Particulièrement présentes dans les pays nordiques, l'autopromotion et les coopératives d'habitants se développent chaque jour davantage en France. Cette nouvelle forme d'habitat collectif repose sur une définition, une conception et une gestion communes qui placent les habitants au cœur du projet. Dans sa forme la plus simple, des personnes souhaitent acquérir un logement et participer ensemble à sa création. Elles réfléchissent à son agencement, son dispositif énergétique ou son organisation générale, et définissent des lieux de vie à partager avec les voisins comme une buanderie, une salle commune, un atelier, une cuisine ou encore un jardin.
Le concept est astucieux, audacieux même, car déclinable selon les aspirations et les moyens des groupes constitués. Il permet de créer un cadre de vie plus appréciable, de proposer une alternative sociale et sociétale au choix entre la promotion immobilière privée ou le logement social, avec toujours à cœur de perpétuer le principe de l'autogestion et l'éloignement des logiques spéculatives.
Chaque groupe a donc son identité propre, et sa taille varie en fonction des affinités, des projets, et naturellement des terrains disponibles et du prix du foncier. Ainsi, un projet d'habitat groupé peut compter par exemple de quatre à trente foyers propriétaires ou locataires avec une mutualisation d'espaces variable.

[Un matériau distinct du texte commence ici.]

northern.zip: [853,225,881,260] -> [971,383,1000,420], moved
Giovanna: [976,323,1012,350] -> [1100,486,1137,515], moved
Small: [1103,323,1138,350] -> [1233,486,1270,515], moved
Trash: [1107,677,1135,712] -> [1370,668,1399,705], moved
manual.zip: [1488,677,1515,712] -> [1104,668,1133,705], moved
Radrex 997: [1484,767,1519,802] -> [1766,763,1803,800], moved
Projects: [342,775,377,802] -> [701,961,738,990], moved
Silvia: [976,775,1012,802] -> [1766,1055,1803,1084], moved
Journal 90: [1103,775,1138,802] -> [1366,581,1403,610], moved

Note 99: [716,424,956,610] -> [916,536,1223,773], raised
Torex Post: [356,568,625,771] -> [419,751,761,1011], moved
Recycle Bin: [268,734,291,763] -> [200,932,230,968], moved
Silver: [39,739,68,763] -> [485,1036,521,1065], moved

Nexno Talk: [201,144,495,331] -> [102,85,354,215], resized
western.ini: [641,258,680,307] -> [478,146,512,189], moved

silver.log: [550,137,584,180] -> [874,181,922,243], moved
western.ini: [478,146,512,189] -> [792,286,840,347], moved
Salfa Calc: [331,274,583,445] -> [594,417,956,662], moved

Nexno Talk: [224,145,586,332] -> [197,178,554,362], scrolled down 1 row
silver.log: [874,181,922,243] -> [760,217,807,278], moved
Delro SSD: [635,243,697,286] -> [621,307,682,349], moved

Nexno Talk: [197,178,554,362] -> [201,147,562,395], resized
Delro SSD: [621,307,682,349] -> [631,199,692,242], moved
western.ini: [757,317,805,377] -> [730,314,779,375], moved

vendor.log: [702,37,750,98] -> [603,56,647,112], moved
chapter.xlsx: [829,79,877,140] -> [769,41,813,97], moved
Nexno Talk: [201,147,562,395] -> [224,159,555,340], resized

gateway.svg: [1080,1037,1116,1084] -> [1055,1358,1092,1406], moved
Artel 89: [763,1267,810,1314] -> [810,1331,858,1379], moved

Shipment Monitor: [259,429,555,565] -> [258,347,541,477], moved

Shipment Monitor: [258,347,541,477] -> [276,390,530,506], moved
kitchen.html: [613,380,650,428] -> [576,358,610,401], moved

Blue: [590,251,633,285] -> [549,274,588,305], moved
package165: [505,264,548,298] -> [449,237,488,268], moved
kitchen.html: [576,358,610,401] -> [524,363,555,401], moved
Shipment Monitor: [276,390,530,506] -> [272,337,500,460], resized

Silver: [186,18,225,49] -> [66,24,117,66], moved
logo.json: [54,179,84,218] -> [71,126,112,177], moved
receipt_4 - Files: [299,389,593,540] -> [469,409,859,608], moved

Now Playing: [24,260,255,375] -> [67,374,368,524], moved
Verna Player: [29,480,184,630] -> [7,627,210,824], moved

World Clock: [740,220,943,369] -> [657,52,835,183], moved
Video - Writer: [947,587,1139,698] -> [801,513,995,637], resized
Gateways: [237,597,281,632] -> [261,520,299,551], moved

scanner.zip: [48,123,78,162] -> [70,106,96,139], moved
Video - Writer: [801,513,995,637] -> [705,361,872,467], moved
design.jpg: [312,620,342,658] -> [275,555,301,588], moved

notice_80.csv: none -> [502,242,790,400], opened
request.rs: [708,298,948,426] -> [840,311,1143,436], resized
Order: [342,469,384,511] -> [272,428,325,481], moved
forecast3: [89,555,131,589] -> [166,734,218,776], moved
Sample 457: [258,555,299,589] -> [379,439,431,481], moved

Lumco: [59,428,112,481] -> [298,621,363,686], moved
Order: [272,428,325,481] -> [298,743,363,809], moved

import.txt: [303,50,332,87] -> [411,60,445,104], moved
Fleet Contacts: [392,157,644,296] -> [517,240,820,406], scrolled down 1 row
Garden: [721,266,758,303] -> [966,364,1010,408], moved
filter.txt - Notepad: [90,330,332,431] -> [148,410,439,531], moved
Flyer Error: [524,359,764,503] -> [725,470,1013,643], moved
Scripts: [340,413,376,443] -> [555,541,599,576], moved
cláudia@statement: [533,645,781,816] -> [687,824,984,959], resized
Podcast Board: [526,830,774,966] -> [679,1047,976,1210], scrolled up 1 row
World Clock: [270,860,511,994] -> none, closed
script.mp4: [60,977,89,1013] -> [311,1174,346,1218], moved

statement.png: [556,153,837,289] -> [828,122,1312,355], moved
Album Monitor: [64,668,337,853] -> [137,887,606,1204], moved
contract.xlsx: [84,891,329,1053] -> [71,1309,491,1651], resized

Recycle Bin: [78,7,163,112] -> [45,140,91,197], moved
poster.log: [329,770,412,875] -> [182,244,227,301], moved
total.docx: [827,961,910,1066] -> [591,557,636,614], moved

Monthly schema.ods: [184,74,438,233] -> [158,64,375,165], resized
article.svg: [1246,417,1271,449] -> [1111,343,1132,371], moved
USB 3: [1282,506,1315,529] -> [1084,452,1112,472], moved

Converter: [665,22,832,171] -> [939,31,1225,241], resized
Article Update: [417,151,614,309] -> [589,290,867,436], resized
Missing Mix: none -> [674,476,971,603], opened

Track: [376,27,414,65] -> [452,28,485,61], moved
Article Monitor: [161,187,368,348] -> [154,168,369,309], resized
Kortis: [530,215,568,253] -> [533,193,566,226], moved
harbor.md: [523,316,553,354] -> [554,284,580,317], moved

Au Danemark, comme en Allemagne, le regroupement coopératif de centaines de logements et d'activités a permis de redéfinir l'aménagement urbain. En France, de nombreux projets sont en cours. Parmi les plus aboutis, citons ceux de Grenoble, Villeurbanne, Lille, Strasbourg. Malgré un prix du foncier très élevé, l'Ile-de-France s'engage également sur cette voie, comme les projets de Montreuil et le Grand portail de Nanterre l'attestent, ce dernier étant exemplaire à bien des égards. En effet, pour soutenir ce projet, la ville de Nanterre a choisi de proposer aux occupants de son parc social la possibilité de rejoindre un projet d'habitat participatif. L'appel à candidatures a été particulièrement fructueux: un groupe d'habitant s'est constitué, le permis de construire est déposé et les travaux s'apprêtent à commencer. Une fois de plus, la preuve est faite que ce type de projet est viable, y compris au sein des zones où le foncier est rare et cher!
Mais ne nous leurrons pas: le développement de l'habitat participatif à l'échelle du pays ne peut reposer sur les seules épaules des bonnes volontés locales. Le cadre législatif et réglementaire doit changer. En effet, la disparition du statut de coopérative d'habitant au début des années 1970 a eu pour conséquence d'imposer l'utilisation de formes juridiques diverses et peu adéquates: association, coopérative, société civile immobilière. Il est temps d'ouvrir la voie à une réforme à même de favoriser le développement de ce mouvement. D'ailleurs, en novembre 2010, les collectivités territoriales ont été associées pour la première fois, aux cinquièmes Rencontres nationales de l'habitat participatif  à Strasbourg, démontrant l'intérêt des pouvoirs publics locaux pour cette nouvelle forme de promotion de l'habitat et les enjeux et les possibilités que présage cet investissement. A ce titre, le premier réseau national des collectivités sur l'habitat participatif, regroupant techniciens, chargés de missions et élus locaux a été créé.
Paris a choisi de rejoindre ce mouvement en inscrivant dans son programme local de l'habitat, en novembre 2010, le développement de l'habitat participatif. Malgré un contexte foncier difficile, elle saura mobiliser les opportunités nécessaires à la réalisation de cet objectif, en mobilisant ses terrains ou ceux de ses bailleurs, à Paris ou en périphérie. Puisqu'il s'agit d'aides publiques à des projets privés, la ville de Paris les encadrera par des clauses anti-spéculatives et l'accès se fera sous conditions de ressources.
Accompagner, encourager, aider: voici les attentes des acteurs vis-à-vis des élus et des collectivités. Ces nouvelles formes d'habiter audacieuses portent en elles les fondements d'une véritable politique publique en matière de logement, et participent même parfois aux projets qui incombent à la politique de la ville. Il est encore temps pour les collectivités d'agir: saisissons l'occasion!